Ohen the water industry was in the hands of the state, it was claimed that it worked neither for its owner – the state – nor for the public. Since their privatization in 1989, the water companies have enriched investors and senior executives but have not invested enough in infrastructure. Shareholders received £72 billion in dividends. The money came from big debt, with companies borrowing £56billion, and big bills, with prices up 40%. The efficiency of the private sector has not provided better service, but it has allowed businesses to be operated for money.

The pressing business concern was to make money rather than seriously think about the challenge of the climate emergency. As a result, water companies will impose garden hose bans during record summer heat, even though up to a fifth of the water is lost to leaks. Two companies restricting water use – South East Water and Southern Water – have some of the worst environmental records. Thames Water, which will ban lawn watering for its 15million customers, was fined £20million in 2017 for dumping 1.4billion liters of raw sewage into rivers. Last year, it was discovered that the company had illegally dumped untreated sewage for 735 days.

These failures are encountered by water companies with bromides designed to create the illusion of problem solving. Companies get away with it because the bark of water guard dogs is worse than their bite. The Environment Agency has said the water company bosses responsible for the worst pollution should be jailed. There are no signs of a CEO facing criminal charges. In February, industry regulator Ofwat said privatized UK water companies should link executive pay to performance. This summer, Thames Water boss Sarah Bentley will receive a total of £700,000 as part of a £3million pay package, just weeks after her company’s terrible pollution record was officially recognized.

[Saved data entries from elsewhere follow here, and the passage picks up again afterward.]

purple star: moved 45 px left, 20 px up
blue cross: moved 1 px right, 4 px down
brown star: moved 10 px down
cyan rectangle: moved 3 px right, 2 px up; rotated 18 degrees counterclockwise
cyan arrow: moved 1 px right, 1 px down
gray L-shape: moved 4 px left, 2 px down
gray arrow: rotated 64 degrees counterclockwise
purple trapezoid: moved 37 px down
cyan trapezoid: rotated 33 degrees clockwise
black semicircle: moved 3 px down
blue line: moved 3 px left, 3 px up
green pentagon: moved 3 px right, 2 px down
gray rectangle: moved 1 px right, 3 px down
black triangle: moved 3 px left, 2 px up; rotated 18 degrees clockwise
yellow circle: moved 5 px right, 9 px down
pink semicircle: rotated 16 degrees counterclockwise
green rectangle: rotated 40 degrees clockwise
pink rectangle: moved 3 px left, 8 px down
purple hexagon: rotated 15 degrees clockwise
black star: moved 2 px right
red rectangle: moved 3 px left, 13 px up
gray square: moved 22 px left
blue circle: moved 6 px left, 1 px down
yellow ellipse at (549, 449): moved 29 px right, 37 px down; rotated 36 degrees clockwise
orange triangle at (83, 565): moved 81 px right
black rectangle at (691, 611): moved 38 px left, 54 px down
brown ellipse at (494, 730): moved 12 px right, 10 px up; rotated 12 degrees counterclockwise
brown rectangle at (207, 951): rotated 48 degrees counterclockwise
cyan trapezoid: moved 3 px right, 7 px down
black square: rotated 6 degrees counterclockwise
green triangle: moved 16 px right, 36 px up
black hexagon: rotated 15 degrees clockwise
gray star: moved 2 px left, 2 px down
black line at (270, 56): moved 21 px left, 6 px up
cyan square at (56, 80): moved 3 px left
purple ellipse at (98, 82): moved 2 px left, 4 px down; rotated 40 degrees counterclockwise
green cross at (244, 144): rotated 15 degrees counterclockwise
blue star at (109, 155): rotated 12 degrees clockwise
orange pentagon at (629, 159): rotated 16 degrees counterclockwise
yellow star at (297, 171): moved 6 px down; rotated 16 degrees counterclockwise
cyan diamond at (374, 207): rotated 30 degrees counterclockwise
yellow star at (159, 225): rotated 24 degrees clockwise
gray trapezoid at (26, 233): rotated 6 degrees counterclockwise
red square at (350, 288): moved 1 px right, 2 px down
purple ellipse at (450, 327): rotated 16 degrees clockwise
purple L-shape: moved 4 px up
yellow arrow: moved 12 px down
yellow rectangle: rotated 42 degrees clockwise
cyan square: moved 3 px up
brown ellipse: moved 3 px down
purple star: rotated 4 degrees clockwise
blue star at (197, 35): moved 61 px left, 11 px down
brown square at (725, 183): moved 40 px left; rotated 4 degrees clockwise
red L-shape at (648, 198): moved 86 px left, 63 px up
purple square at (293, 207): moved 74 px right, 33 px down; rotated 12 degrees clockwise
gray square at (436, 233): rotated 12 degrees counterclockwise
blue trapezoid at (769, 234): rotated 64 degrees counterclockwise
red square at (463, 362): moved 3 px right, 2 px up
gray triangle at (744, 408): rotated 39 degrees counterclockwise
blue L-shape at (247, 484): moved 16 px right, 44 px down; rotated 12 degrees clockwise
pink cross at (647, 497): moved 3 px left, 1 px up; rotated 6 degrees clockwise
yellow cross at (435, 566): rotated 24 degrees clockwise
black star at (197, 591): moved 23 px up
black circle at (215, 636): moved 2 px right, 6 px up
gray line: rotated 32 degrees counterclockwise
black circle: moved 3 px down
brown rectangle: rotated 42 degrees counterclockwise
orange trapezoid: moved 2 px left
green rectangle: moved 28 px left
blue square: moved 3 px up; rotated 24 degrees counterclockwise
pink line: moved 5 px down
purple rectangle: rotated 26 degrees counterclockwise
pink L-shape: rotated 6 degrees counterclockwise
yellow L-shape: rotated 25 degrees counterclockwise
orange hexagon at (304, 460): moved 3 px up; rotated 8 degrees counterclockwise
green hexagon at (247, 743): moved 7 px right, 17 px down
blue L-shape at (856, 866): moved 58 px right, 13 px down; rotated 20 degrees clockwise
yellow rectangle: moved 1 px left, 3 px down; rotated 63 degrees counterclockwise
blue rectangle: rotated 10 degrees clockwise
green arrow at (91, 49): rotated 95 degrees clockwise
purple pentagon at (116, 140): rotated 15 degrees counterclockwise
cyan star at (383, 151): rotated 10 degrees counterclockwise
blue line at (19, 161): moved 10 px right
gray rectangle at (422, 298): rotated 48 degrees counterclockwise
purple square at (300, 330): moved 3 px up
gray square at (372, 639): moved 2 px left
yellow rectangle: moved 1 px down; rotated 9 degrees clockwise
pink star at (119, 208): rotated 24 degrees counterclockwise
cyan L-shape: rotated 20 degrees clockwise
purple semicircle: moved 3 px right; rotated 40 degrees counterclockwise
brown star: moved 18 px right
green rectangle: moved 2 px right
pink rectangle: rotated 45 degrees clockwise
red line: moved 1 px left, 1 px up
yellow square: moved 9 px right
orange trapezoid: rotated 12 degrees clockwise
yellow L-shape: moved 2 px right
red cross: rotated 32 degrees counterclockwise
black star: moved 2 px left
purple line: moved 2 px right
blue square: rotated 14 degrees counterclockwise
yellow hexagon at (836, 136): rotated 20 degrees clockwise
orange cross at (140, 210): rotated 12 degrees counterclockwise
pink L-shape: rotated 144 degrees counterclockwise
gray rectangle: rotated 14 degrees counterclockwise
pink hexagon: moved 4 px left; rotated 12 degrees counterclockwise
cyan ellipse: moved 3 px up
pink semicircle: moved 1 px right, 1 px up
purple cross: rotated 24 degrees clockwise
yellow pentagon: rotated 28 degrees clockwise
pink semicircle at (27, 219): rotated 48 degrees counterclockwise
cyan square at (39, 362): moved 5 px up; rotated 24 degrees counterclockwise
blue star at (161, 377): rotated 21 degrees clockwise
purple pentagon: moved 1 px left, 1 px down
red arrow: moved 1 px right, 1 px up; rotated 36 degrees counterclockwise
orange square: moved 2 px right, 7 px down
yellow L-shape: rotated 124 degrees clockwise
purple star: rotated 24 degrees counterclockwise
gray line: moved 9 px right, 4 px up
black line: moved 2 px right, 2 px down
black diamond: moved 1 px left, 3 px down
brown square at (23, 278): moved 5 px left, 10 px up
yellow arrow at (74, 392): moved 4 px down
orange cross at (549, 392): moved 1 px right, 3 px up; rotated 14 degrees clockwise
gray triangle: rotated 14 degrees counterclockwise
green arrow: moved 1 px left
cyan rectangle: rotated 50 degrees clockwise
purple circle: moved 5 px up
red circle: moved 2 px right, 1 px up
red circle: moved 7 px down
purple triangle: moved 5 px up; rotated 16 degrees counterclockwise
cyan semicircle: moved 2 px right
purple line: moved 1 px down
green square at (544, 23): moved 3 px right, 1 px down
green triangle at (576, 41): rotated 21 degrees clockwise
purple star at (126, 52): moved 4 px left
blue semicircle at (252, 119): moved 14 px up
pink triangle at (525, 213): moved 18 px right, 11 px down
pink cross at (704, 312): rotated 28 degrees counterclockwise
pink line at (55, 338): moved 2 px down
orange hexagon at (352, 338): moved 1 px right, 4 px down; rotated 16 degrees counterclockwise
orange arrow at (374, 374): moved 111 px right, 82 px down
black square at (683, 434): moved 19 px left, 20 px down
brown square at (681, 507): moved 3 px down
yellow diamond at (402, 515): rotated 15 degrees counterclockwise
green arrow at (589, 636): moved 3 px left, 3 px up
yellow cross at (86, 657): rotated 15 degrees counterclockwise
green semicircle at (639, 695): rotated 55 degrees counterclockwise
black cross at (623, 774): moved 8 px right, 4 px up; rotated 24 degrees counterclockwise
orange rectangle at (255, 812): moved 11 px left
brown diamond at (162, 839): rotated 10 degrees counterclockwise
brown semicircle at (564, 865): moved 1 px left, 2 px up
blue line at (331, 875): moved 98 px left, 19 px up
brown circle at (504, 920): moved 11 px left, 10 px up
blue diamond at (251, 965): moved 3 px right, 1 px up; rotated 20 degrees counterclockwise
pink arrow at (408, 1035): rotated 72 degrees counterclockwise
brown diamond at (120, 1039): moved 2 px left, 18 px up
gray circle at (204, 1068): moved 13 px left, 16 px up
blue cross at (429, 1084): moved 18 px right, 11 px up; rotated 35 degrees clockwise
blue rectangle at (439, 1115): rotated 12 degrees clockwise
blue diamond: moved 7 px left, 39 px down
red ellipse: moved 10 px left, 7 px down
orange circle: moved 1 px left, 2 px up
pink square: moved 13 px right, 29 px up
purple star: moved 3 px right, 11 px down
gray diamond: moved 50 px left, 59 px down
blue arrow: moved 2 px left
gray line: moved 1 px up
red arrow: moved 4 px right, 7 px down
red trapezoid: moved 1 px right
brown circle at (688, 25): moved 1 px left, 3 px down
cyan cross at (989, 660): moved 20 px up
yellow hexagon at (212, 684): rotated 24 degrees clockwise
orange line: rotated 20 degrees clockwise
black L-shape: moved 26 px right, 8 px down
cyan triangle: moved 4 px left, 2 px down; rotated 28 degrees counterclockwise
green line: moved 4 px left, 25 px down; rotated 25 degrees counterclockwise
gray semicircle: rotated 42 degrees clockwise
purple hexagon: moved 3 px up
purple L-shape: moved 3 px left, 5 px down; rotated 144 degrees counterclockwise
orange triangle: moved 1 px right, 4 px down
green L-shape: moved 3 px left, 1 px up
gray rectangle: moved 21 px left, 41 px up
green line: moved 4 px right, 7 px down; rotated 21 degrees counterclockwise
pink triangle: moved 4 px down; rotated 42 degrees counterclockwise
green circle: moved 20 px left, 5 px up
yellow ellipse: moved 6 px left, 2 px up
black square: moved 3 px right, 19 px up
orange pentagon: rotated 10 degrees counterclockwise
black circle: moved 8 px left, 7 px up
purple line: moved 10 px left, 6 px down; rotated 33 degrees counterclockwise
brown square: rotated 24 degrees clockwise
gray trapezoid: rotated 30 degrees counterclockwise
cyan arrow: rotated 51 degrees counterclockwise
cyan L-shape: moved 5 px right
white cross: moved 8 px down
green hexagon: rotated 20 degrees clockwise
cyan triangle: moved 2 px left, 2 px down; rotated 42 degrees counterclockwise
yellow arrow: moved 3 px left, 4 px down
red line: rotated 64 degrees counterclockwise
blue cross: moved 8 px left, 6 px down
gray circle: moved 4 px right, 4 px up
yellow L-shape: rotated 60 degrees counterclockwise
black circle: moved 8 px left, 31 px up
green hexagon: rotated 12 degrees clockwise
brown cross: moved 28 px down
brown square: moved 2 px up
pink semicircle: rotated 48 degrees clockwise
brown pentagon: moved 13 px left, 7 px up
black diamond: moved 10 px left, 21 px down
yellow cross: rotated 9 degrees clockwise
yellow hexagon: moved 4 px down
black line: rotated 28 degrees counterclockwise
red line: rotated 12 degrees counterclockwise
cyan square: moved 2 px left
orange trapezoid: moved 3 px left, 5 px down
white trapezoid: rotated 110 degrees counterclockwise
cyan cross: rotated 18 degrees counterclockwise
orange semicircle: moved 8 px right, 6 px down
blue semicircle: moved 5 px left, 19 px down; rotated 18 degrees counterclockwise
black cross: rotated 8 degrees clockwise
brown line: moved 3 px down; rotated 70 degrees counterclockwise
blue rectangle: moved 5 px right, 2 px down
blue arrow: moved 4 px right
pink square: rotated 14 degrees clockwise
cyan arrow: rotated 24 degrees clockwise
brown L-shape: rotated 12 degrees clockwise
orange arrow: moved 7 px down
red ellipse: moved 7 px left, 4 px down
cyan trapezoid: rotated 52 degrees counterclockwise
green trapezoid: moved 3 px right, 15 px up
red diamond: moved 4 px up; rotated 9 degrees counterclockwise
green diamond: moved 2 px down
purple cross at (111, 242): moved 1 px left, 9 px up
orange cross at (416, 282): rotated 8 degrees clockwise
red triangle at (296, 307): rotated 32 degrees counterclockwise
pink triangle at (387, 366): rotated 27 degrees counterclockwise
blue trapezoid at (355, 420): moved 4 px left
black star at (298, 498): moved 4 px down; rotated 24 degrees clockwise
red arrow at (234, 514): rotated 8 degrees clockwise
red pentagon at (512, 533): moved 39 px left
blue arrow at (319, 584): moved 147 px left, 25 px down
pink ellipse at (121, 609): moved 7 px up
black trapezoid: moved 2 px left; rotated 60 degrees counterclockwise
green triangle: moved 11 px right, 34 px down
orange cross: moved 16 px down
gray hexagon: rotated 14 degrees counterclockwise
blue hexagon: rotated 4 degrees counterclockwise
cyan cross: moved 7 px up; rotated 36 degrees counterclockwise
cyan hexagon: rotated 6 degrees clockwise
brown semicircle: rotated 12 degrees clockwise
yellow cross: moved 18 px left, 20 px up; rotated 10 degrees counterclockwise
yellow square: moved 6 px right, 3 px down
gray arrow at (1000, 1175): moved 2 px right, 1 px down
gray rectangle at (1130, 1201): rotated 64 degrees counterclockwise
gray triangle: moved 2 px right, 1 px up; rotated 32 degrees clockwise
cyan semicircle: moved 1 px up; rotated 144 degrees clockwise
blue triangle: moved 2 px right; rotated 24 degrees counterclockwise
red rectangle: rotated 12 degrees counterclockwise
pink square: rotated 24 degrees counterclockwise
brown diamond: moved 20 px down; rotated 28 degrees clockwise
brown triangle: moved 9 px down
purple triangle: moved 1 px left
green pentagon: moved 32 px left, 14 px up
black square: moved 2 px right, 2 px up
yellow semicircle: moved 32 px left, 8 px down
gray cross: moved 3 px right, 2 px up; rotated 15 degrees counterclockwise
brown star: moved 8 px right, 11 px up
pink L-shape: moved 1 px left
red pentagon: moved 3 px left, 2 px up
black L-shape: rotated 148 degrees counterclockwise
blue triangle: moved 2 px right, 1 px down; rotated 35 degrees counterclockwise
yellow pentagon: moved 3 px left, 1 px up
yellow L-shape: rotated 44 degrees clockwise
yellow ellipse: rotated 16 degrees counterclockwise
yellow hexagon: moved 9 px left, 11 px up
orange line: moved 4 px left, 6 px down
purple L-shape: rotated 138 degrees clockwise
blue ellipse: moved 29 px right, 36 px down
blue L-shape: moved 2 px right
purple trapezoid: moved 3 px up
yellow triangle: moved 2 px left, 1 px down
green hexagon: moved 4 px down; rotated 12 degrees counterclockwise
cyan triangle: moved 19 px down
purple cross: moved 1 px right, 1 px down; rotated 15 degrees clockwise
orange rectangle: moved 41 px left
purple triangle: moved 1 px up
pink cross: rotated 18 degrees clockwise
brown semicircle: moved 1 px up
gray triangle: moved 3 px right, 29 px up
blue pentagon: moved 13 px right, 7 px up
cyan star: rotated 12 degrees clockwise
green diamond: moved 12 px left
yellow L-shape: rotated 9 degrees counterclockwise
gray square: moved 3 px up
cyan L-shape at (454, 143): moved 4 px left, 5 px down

The most common noise heard in regulation circles these days is that of the stable door being closed long after the horses have run away. In June, Anglian Water, one of the UK’s largest companies, announced it would pay a £92million dividend to its owners. A month later, Ofwat proposed new powers to prevent dividend payments to shareholders.

The government has signaled that post-Brexit regulations are likely to be less, not more, onerous. Voters have every right to feel disappointed. There is a very good argument that the privatized companies overcharged the customers of the natural monopolies by duping the regulator and paying the shareholders with debt. Such outrageous behavior has been compounded, it seems, by a collective failure to make the investment that society needs.

Britain’s private utility model is broken. Services can clearly be managed by the state in a logical way. Railroads proved ill-suited to conventional capitalism. The government has already announced plans to nationalize key parts of the power grid to help meet climate targets. The Treasury was forced to foot the bill as gas suppliers collapsed. Global warming means water shortages and leaks will get worse. To prevent corporations from playing with the system and dodging their responsibilities will require some state ownership.